美和さんのモットーは美和さんのもの。私は瑞樹と平和に淡々と過ごしたい。

「四の五の言わずにレッツ・トライ! 今後、私が後方支援するから! 大船に乗ったつもりで玉砕なさい」

いや、玉砕するつもりでトライしたくない。それに……美和さんの後方支援とやらは当てになりそうにない。何となく一番に逃げ出しそうだ。

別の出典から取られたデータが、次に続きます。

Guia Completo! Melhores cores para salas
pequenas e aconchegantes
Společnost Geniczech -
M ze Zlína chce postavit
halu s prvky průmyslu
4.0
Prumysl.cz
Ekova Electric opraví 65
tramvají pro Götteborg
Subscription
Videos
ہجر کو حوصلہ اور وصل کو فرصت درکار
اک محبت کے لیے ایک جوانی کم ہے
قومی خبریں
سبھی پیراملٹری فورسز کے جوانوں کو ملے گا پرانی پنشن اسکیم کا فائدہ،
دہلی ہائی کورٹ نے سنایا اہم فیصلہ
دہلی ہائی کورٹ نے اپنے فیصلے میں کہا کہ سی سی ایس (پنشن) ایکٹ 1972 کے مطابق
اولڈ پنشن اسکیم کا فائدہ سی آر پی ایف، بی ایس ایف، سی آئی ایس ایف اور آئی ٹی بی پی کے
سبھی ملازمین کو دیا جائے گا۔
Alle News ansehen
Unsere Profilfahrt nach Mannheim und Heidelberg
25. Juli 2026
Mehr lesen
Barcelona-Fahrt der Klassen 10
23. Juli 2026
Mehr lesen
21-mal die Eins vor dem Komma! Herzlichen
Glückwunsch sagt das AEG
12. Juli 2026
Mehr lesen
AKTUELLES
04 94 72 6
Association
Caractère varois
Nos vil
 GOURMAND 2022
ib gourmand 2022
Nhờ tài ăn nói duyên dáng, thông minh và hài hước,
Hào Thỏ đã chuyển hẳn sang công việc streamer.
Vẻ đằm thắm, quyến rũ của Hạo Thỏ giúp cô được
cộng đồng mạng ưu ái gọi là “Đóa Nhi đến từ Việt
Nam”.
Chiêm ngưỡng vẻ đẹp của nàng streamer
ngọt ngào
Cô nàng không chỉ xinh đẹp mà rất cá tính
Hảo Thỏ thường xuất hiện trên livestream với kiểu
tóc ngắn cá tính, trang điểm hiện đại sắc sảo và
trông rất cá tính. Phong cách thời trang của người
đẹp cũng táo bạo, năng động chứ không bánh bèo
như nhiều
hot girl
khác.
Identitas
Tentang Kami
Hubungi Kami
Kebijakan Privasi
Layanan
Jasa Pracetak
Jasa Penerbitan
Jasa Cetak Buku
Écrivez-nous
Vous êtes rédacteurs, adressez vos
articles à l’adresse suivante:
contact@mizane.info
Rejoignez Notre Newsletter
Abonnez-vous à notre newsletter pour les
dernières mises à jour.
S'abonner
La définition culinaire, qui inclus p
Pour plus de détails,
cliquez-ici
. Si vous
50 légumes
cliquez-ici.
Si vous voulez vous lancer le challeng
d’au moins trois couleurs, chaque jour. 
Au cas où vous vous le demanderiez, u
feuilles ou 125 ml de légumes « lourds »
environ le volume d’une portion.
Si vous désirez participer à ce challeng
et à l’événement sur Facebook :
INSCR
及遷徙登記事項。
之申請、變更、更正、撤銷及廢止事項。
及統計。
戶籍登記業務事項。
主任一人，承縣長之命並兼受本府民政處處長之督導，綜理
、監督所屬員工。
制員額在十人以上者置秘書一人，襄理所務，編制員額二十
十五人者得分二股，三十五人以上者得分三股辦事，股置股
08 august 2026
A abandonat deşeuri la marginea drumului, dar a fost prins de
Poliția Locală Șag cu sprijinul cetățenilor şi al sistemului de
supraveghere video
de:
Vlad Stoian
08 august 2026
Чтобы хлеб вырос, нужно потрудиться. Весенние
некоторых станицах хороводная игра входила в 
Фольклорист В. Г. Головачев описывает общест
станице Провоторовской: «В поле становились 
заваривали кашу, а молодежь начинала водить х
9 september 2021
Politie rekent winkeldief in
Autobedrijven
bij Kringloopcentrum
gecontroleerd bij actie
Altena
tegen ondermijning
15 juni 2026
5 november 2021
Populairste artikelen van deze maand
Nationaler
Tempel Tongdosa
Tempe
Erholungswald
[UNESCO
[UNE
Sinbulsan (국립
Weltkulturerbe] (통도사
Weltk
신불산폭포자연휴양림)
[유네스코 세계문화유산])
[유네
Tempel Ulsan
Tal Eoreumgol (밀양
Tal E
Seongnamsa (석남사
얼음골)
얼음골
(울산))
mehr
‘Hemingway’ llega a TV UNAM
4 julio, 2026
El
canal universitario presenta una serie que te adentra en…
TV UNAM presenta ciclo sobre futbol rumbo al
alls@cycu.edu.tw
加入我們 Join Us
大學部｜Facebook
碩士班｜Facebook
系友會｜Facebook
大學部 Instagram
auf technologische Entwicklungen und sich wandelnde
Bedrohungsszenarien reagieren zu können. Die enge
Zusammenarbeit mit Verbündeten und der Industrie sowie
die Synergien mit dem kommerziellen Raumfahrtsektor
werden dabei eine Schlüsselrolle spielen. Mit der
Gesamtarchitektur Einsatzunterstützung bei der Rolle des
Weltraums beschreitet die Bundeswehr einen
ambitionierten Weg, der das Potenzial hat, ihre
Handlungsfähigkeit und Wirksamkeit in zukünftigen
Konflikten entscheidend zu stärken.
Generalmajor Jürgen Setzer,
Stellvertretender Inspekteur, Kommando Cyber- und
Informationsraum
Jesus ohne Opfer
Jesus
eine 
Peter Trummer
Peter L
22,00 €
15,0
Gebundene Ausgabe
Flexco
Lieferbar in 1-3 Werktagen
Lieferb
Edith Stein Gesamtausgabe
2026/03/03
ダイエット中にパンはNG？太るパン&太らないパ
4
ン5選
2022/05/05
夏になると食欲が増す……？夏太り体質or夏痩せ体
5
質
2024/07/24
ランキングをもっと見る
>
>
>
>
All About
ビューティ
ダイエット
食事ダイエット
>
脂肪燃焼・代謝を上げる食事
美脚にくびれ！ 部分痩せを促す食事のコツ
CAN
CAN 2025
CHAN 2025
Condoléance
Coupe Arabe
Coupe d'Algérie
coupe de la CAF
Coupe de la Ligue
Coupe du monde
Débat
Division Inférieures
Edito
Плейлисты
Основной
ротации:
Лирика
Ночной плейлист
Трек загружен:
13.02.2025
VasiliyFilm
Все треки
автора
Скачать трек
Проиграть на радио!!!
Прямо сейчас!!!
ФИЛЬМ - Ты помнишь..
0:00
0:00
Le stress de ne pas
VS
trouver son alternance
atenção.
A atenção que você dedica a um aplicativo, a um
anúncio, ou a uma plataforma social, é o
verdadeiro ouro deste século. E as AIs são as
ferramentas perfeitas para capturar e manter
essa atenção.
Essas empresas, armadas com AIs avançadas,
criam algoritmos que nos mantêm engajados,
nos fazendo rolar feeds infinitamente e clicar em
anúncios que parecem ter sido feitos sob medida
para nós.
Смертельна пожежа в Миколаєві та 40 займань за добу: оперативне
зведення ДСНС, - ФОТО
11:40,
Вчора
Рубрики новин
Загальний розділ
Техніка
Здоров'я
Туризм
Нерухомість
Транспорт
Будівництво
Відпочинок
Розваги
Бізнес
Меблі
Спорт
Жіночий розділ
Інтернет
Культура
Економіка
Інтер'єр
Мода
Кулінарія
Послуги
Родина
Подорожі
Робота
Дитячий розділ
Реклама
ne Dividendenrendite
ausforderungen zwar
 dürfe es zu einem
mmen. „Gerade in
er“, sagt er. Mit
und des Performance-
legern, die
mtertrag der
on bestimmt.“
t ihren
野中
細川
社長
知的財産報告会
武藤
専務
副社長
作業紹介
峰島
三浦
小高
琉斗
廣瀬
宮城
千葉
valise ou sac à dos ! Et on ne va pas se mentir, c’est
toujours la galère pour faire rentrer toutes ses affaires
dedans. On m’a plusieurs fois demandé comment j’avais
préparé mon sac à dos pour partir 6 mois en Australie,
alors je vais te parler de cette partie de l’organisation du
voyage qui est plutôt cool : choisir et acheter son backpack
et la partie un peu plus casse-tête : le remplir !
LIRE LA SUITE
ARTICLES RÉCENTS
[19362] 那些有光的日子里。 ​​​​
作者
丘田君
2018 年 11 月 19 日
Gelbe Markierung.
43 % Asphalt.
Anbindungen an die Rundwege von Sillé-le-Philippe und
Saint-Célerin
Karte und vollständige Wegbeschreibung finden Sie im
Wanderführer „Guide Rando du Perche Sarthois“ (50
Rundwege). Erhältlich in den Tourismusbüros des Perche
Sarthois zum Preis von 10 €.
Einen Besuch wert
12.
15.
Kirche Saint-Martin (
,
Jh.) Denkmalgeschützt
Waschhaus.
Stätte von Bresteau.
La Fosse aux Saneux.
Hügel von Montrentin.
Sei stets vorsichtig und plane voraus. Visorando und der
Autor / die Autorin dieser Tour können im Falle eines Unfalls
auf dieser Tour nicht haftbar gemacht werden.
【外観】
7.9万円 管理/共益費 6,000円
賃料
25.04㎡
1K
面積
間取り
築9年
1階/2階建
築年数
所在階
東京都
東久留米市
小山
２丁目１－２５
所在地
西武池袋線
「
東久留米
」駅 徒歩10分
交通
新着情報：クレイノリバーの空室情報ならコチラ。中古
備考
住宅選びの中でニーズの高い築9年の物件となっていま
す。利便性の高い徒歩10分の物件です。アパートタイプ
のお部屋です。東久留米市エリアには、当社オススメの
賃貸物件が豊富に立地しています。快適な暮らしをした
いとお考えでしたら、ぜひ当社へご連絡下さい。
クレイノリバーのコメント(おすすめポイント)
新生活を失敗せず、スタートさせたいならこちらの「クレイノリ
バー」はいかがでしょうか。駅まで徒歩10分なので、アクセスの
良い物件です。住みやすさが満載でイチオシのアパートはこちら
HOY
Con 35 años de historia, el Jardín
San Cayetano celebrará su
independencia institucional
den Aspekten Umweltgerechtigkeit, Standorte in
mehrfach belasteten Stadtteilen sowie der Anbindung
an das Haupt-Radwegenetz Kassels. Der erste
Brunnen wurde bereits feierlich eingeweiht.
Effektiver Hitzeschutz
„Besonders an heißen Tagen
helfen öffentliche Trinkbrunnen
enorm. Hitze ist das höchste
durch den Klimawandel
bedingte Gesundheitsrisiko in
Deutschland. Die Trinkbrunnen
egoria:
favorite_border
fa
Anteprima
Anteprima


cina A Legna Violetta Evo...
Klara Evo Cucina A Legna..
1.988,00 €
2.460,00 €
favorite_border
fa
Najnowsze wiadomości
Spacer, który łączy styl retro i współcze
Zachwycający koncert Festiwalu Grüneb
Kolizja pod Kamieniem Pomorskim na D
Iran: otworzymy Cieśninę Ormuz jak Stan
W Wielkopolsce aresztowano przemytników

曖昧に笑って、「仕事に戻りましょう。監督が睨んでいます」と言ってそそくさとその場から離れる。その背に向かって美和さんが叫んだ。「逃げてても何も解決しないわよ!」と。

私は逃げてなどいない。最良の方法を実行したまでだ。
そう思うのに……なぜか美和さんの言葉が胸に突き刺さる。

それに、私の告白に副社長は何も言ってこないじゃない! あれほど口説いてきたのに……新堂の娘と知って途端に心変わりするような男なんて……。

拳固でコツンと頭を叩き、「しっかりしろ!」そんな男のことをいつまでもグジグジ考えるんじゃない、と自分に言い聞かせるとキリッと背筋を伸ばして仕事に戻った。



「――で、どうしてこうなるの?」

目の前の有り得ない展開に、私はずっと放心状態だ。

「桜子、これも美味しいよ」
「あら、美和さん、それもだけどこれも食べてみて」

桜子さんと美和さんが仲良くテーブルの上の料理をシェアし合っている。